[Selected passage]:
MANAGEMENT RECOGNITION AND DEVELOPMENT PLAN
<PAGE> 2
HERITAGE BANCORP, INC.
MANAGEMENT RECOGNITION AND DEVELOPMENT PLAN
SECTION 1. PURPOSE AND ADOPTION OF THE PLAN
(a) PURPOSE. The purpose of the Heritage Bancorp, Inc. Management
Recognition and Development Plan is to assist the Corporation and its
subsidiaries in attracting, retaining and motivating key management employees
and non-employee directors who will contribute to the Corporation's success. The
Plan is intended to recognize the contributions of key management personnel to
the success of the Corporation and its subsidiaries, to link the benefits paid
to eligible employees and directors who have substantial responsibility for the
successful operation, administration and management of the Corporation with the
enhancement of shareholder value and to provide eligible employees and directors
with an opportunity to acquire a greater proprietary interest in the Corporation
through the grant of restricted shares of Stock which, in accordance with the
terms and conditions set forth below, will vest only if the employees meet the
vesting criteria established by the Board and this Plan.
(b) ADOPTION AND EFFECTIVE DATE. The Plan shall be effective on April 7,
1999 but only if, prior to such date, the Plan is approved by the Corporation's
shareholders. The Plan will be so approved if at an annual or special meeting of
shareholders held prior to such date a quorum is present and the votes of the
holders of a majority of the securities of the Corporation present or
represented by proxy and entitled to vote on such a matter shall be cast in
favor of its approval.
SECTION 2. DEFINITIONS
For purposes of this Plan, the capitalized terms set forth below shall
have the following meanings:
AWARD AGREEMENT means a written agreement between the Corporation and a
Participant specifically setting forth the terms and conditions of an award of
Restricted Stock granted to a Participant pursuant to Section 5 of the Plan.

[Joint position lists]
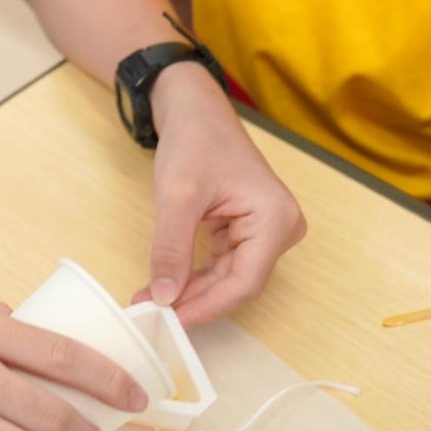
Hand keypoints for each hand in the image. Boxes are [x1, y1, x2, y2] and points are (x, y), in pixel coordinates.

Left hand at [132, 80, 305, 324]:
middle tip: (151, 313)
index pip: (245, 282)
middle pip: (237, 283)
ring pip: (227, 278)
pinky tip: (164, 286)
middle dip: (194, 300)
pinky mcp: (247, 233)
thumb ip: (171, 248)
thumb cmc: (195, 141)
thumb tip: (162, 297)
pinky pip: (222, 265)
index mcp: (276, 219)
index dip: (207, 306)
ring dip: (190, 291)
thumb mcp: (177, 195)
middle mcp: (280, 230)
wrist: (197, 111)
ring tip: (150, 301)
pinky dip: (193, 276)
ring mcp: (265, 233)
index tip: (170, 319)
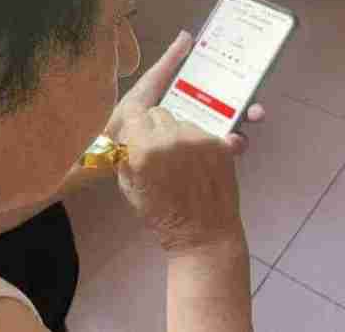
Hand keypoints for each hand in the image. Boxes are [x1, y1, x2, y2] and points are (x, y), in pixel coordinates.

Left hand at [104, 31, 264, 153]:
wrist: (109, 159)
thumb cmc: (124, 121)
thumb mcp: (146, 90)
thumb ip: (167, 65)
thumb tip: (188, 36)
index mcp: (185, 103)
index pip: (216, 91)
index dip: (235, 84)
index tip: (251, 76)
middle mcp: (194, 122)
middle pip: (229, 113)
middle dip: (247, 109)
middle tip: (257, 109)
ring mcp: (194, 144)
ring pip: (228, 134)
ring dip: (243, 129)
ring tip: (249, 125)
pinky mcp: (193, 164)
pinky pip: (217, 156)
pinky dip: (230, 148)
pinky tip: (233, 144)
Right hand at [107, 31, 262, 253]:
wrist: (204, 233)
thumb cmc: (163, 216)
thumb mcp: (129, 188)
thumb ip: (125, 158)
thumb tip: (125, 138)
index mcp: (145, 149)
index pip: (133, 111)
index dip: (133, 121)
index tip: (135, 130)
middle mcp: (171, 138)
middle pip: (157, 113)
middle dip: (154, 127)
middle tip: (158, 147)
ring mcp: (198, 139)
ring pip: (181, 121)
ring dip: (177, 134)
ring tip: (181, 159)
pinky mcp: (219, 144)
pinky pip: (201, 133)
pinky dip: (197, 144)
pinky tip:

[Study questions]:
1) According to the Heritage Bancorp plan, on what date does the plan take effect?
2) In the Heritage Bancorp plan, rewrite the passage from "(b) ADOPTION AND" up to and including "of the Plan.", substituting "stockholders" for "shareholders".
You won't need the data for anything here.

[Solution set]:
1) April 7, 1999.

2)
(b) ADOPTION AND EFFECTIVE DATE. The Plan shall be effective on April 7,
1999 but only if, prior to such date, the Plan is approved by the Corporation's
stockholders. The Plan will be so approved if at an annual or special meeting of
stockholders held prior to such date a quorum is present and the votes of the
holders of a majority of the securities of the Corporation present or
represented by proxy and entitled to vote on such a matter shall be cast in
favor of its approval.
SECTION 2. DEFINITIONS
For purposes of this Plan, the capitalized terms set forth below shall
have the following meanings:
AWARD AGREEMENT means a written agreement between the Corporation and a
Participant specifically setting forth the terms and conditions of an award of
Restricted Stock granted to a Participant pursuant to Section 5 of the Plan.